Lilith drinks and drives

"Journey, did you have your first drink yet?" I said, teasing the young man in the cemetery who'd just turned 21. One of his co-workers looked at me as if I meant it. Said he hated when he was carded, especially after he left the card in his car. "Maybe you look very mature for your age." He laughed and said a guy a year younger than him in high school had had a full beard and was over 6 feet. Could throw a baseball 92 miles an hour. The Diamondbacks came to his school--it was a big deal--because they wanted to draft him. I gathered that nothing had come of it, wondered if he'd hurt his arm. "No, partying." What's become of him? "Probably nothing." The guy who hates being carded was sad that his friend hadn't made the major leagues.
 
On our way up the hill, another worker zoomed over in his John Deere vehicle to tell me his father took him to Cardinals games in San Diego when he was a kid. 1972. I told him about my dad taking me to see a game in 1971, where Vida Blue pitched. "He was really good for a while." I asked if I could take his picture. "No!" he said as he zoomed off in the green cart.
 
We ran into Raschelle and talked story about all the people we meet in the cemetery. (She'd tried to take his photo once, too.) Did you know, she asked, that the mortician used to be a paramedic?
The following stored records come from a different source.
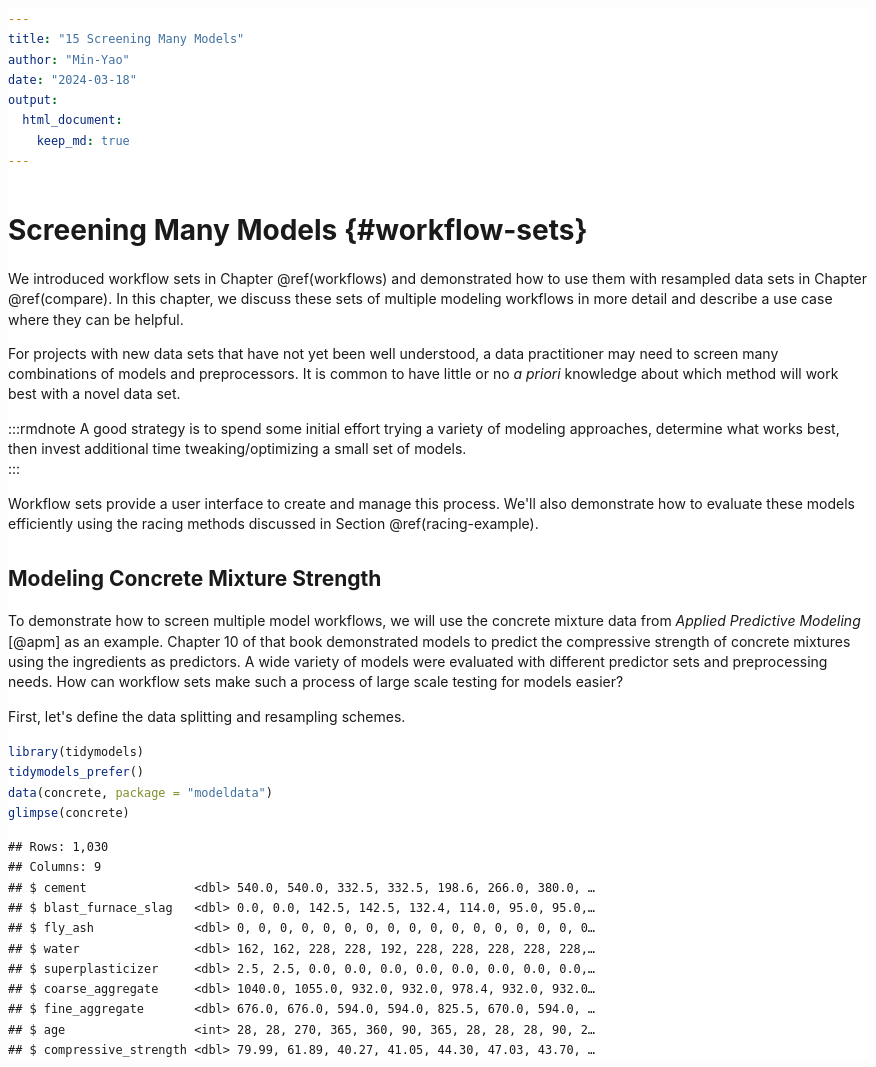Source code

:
```yaml
---
title: "15 Screening Many Models"
author: "Min-Yao"
date: "2024-03-18"
output: 
  html_document: 
    keep_md: true
---
```




# Screening Many Models  {#workflow-sets}

We introduced workflow sets in Chapter \@ref(workflows) and demonstrated how to use them with resampled data sets in Chapter \@ref(compare). In this chapter, we discuss these sets of multiple modeling workflows in more detail and describe a use case where they can be helpful. 

For projects with new data sets that have not yet been well understood, a data practitioner may need to screen many combinations of models and preprocessors. It is common to have little or no _a priori_ knowledge about which method will work best with a novel data set. 

:::rmdnote
A good strategy is to spend some initial effort trying a variety of modeling approaches, determine what works best, then invest additional time tweaking/optimizing a small set of models.   
:::

Workflow sets provide a user interface to create and manage this process. We'll also demonstrate how to evaluate these models efficiently using the racing methods discussed in Section \@ref(racing-example).

## Modeling Concrete Mixture Strength

To demonstrate how to screen multiple model workflows, we will use the concrete mixture data from _Applied Predictive Modeling_ [@apm] as an example. Chapter 10 of that book demonstrated models to predict the compressive strength of concrete mixtures using the ingredients as predictors. A wide variety of models were evaluated with different predictor sets and preprocessing needs. How can workflow sets make such a process of large scale testing for models easier? 

First, let's define the data splitting and resampling schemes.


```r
library(tidymodels)
tidymodels_prefer()
data(concrete, package = "modeldata")
glimpse(concrete)
```

```
## Rows: 1,030
## Columns: 9
## $ cement               <dbl> 540.0, 540.0, 332.5, 332.5, 198.6, 266.0, 380.0, …
## $ blast_furnace_slag   <dbl> 0.0, 0.0, 142.5, 142.5, 132.4, 114.0, 95.0, 95.0,…
## $ fly_ash              <dbl> 0, 0, 0, 0, 0, 0, 0, 0, 0, 0, 0, 0, 0, 0, 0, 0, 0…
## $ water                <dbl> 162, 162, 228, 228, 192, 228, 228, 228, 228, 228,…
## $ superplasticizer     <dbl> 2.5, 2.5, 0.0, 0.0, 0.0, 0.0, 0.0, 0.0, 0.0, 0.0,…
## $ coarse_aggregate     <dbl> 1040.0, 1055.0, 932.0, 932.0, 978.4, 932.0, 932.0…
## $ fine_aggregate       <dbl> 676.0, 676.0, 594.0, 594.0, 825.5, 670.0, 594.0, …
## $ age                  <int> 28, 28, 270, 365, 360, 90, 365, 28, 28, 28, 90, 2…
## $ compressive_strength <dbl> 79.99, 61.89, 40.27, 41.05, 44.30, 47.03, 43.70, …
```


[^nnetnote]: As of February 2022, we see slightly different performance metrics for the neural network when trained using macOS on ARM architecture (Apple M1 chip) compared to Intel architecture.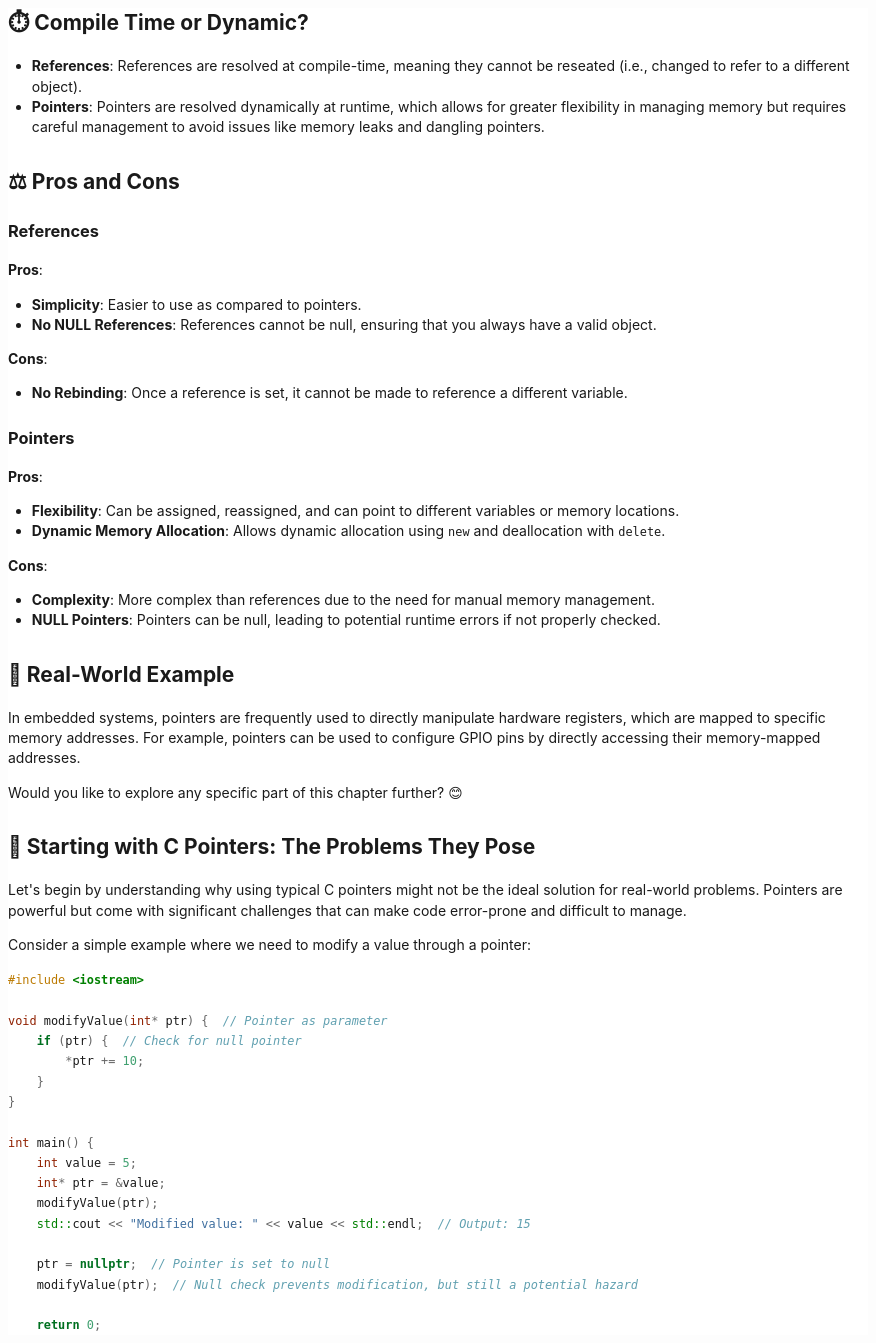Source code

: ## ⏱️ Compile Time or Dynamic?
- **References**: References are resolved at compile-time, meaning they cannot be reseated (i.e., changed to refer to a different object).
- **Pointers**: Pointers are resolved dynamically at runtime, which allows for greater flexibility in managing memory but requires careful management to avoid issues like memory leaks and dangling pointers.

## ⚖️ Pros and Cons

### References
**Pros**:
- **Simplicity**: Easier to use as compared to pointers.
- **No NULL References**: References cannot be null, ensuring that you always have a valid object.

**Cons**:
- **No Rebinding**: Once a reference is set, it cannot be made to reference a different variable.

### Pointers
**Pros**:
- **Flexibility**: Can be assigned, reassigned, and can point to different variables or memory locations.
- **Dynamic Memory Allocation**: Allows dynamic allocation using `new` and deallocation with `delete`.

**Cons**:
- **Complexity**: More complex than references due to the need for manual memory management.
- **NULL Pointers**: Pointers can be null, leading to potential runtime errors if not properly checked.

## 📖 Real-World Example
In embedded systems, pointers are frequently used to directly manipulate hardware registers, which are mapped to specific memory addresses. For example, pointers can be used to configure GPIO pins by directly accessing their memory-mapped addresses.

Would you like to explore any specific part of this chapter further? 😊

## 🚧 Starting with C Pointers: The Problems They Pose

Let's begin by understanding why using typical C pointers might not be the ideal solution for real-world problems. Pointers are powerful but come with significant challenges that can make code error-prone and difficult to manage.

Consider a simple example where we need to modify a value through a pointer:

```cpp
#include <iostream>

void modifyValue(int* ptr) {  // Pointer as parameter
    if (ptr) {  // Check for null pointer
        *ptr += 10;
    }
}

int main() {
    int value = 5;
    int* ptr = &value;
    modifyValue(ptr);
    std::cout << "Modified value: " << value << std::endl;  // Output: 15

    ptr = nullptr;  // Pointer is set to null
    modifyValue(ptr);  // Null check prevents modification, but still a potential hazard

    return 0;
```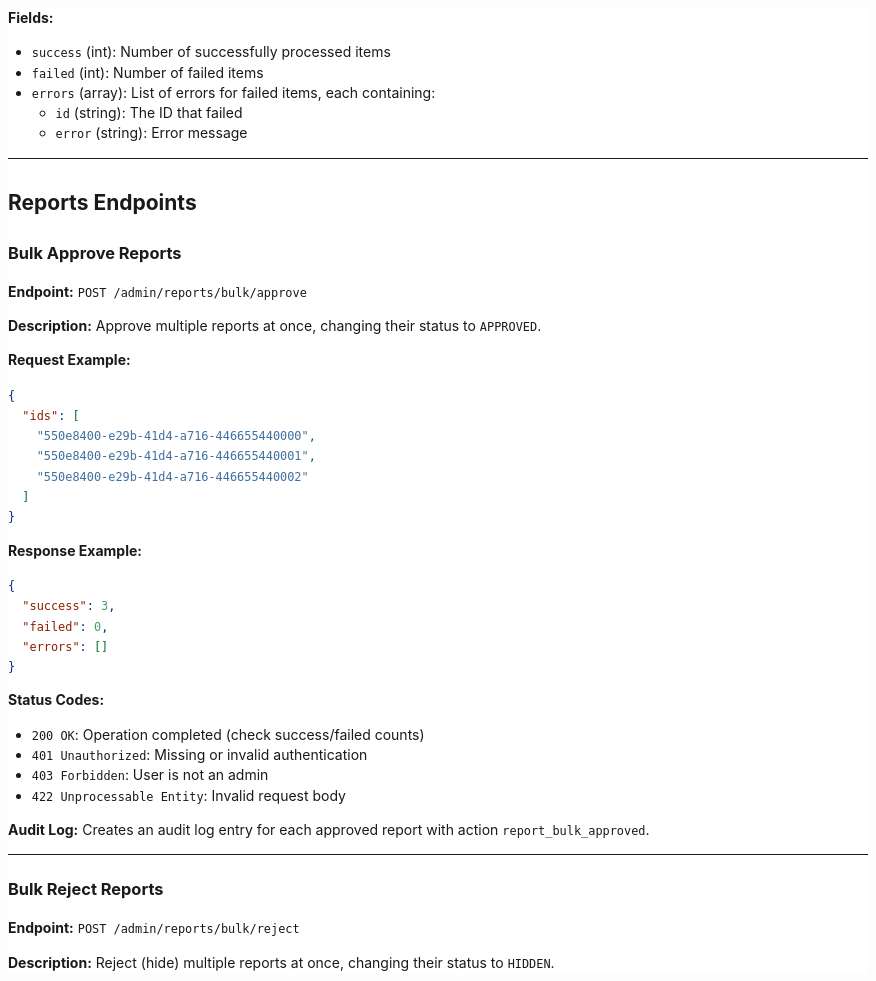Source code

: **Fields:**

- `success` (int): Number of successfully processed items
- `failed` (int): Number of failed items
- `errors` (array): List of errors for failed items, each containing:
  - `id` (string): The ID that failed
  - `error` (string): Error message

---

## Reports Endpoints

### Bulk Approve Reports

**Endpoint:** `POST /admin/reports/bulk/approve`

**Description:** Approve multiple reports at once, changing their status to `APPROVED`.

**Request Example:**

```json
{
  "ids": [
    "550e8400-e29b-41d4-a716-446655440000",
    "550e8400-e29b-41d4-a716-446655440001",
    "550e8400-e29b-41d4-a716-446655440002"
  ]
}
```

**Response Example:**

```json
{
  "success": 3,
  "failed": 0,
  "errors": []
}
```

**Status Codes:**

- `200 OK`: Operation completed (check success/failed counts)
- `401 Unauthorized`: Missing or invalid authentication
- `403 Forbidden`: User is not an admin
- `422 Unprocessable Entity`: Invalid request body

**Audit Log:** Creates an audit log entry for each approved report with action `report_bulk_approved`.

---

### Bulk Reject Reports

**Endpoint:** `POST /admin/reports/bulk/reject`

**Description:** Reject (hide) multiple reports at once, changing their status to `HIDDEN`.
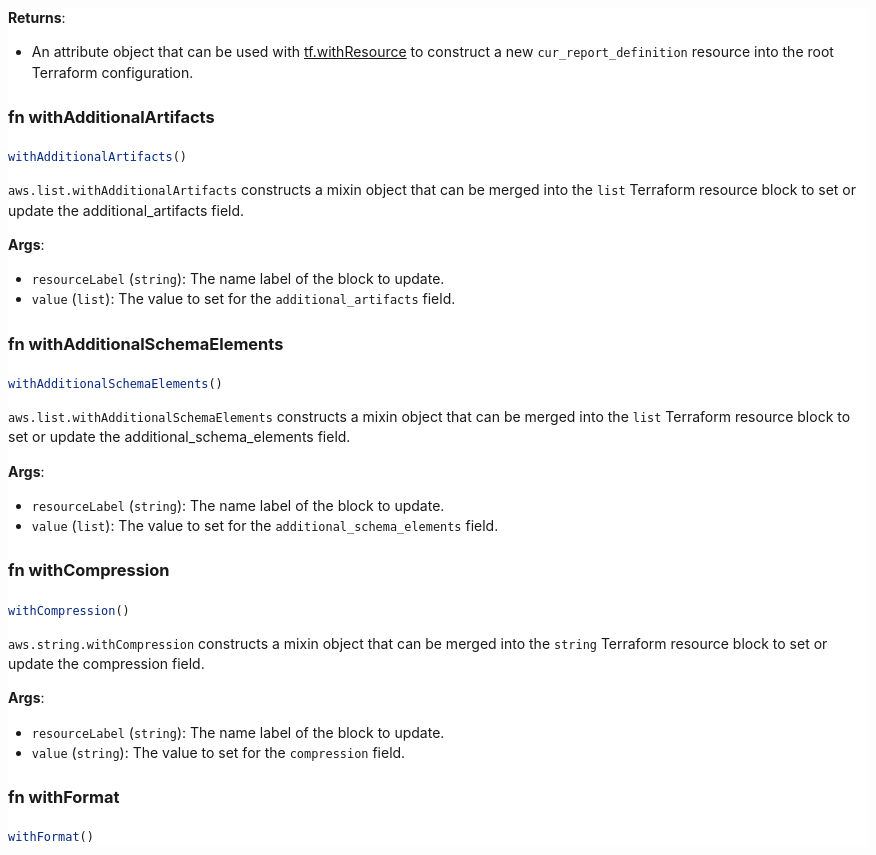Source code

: 
**Returns**:
  - An attribute object that can be used with [tf.withResource](https://github.com/tf-libsonnet/core/tree/main/docs#fn-withresource) to construct a new `cur_report_definition` resource into the root Terraform configuration.


### fn withAdditionalArtifacts

```ts
withAdditionalArtifacts()
```

`aws.list.withAdditionalArtifacts` constructs a mixin object that can be merged into the `list`
Terraform resource block to set or update the additional_artifacts field.



**Args**:
  - `resourceLabel` (`string`): The name label of the block to update.
  - `value` (`list`): The value to set for the `additional_artifacts` field.


### fn withAdditionalSchemaElements

```ts
withAdditionalSchemaElements()
```

`aws.list.withAdditionalSchemaElements` constructs a mixin object that can be merged into the `list`
Terraform resource block to set or update the additional_schema_elements field.



**Args**:
  - `resourceLabel` (`string`): The name label of the block to update.
  - `value` (`list`): The value to set for the `additional_schema_elements` field.


### fn withCompression

```ts
withCompression()
```

`aws.string.withCompression` constructs a mixin object that can be merged into the `string`
Terraform resource block to set or update the compression field.



**Args**:
  - `resourceLabel` (`string`): The name label of the block to update.
  - `value` (`string`): The value to set for the `compression` field.


### fn withFormat

```ts
withFormat()
```
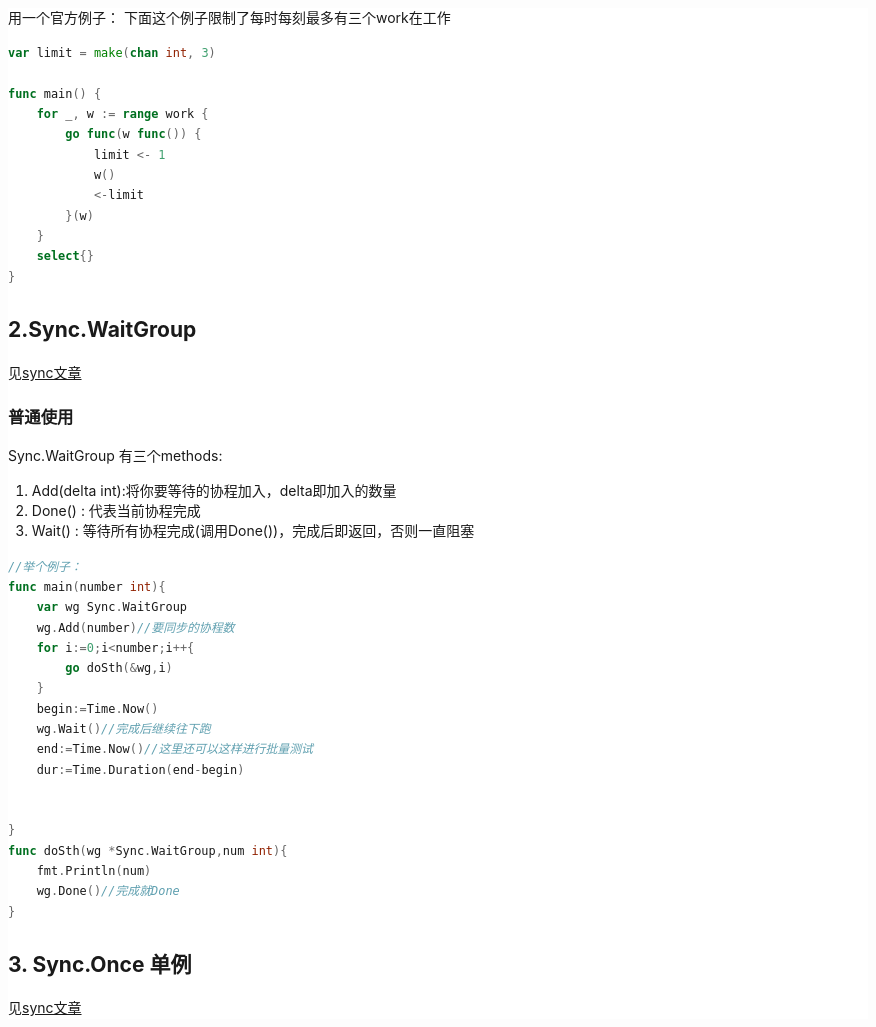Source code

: 用一个官方例子：
下面这个例子限制了每时每刻最多有三个work在工作
```go
var limit = make(chan int, 3)

func main() {
	for _, w := range work {
		go func(w func()) {
			limit <- 1
			w()
			<-limit
		}(w)
	}
	select{}
}
```


## 2.Sync.WaitGroup
见[sync文章](../sync.md)

### 普通使用
Sync.WaitGroup
有三个methods:
1. Add(delta int):将你要等待的协程加入，delta即加入的数量
2. Done() : 代表当前协程完成
3. Wait() : 等待所有协程完成(调用Done())，完成后即返回，否则一直阻塞

```go
//举个例子：
func main(number int){
    var wg Sync.WaitGroup
    wg.Add(number)//要同步的协程数
    for i:=0;i<number;i++{
        go doSth(&wg,i)
    }
    begin:=Time.Now()
    wg.Wait()//完成后继续往下跑
    end:=Time.Now()//这里还可以这样进行批量测试
    dur:=Time.Duration(end-begin)


}
func doSth(wg *Sync.WaitGroup,num int){
    fmt.Println(num)
    wg.Done()//完成就Done
}


```


## 3. Sync.Once 单例
见[sync文章](../sync.md)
Lived on the east coast, back in the day, and already so many gunshot wounds. At least the dead aren't stressful, I surmised.
 
The second time we saw Raschelle on the big hill where Lilith sniffs out mongooses, I told her I had a grammar question. She's in a JW Pidgin language group that sends out flyers. For some reason, they come to my husband, his address and name handwritten. The one flyer read "Jesus had make" (makay = died, dead); isn't it actually "wen make," I asked. We'd spent a long time that day going "had--wen," "wen--had." She thought it was an interesting question, but I still don't know.
 
Lilith almost got a chicken on the other side of the shopping area, just as we ran into another walker. She's under the couch now, while her person awaits news of indictments and baseball trades.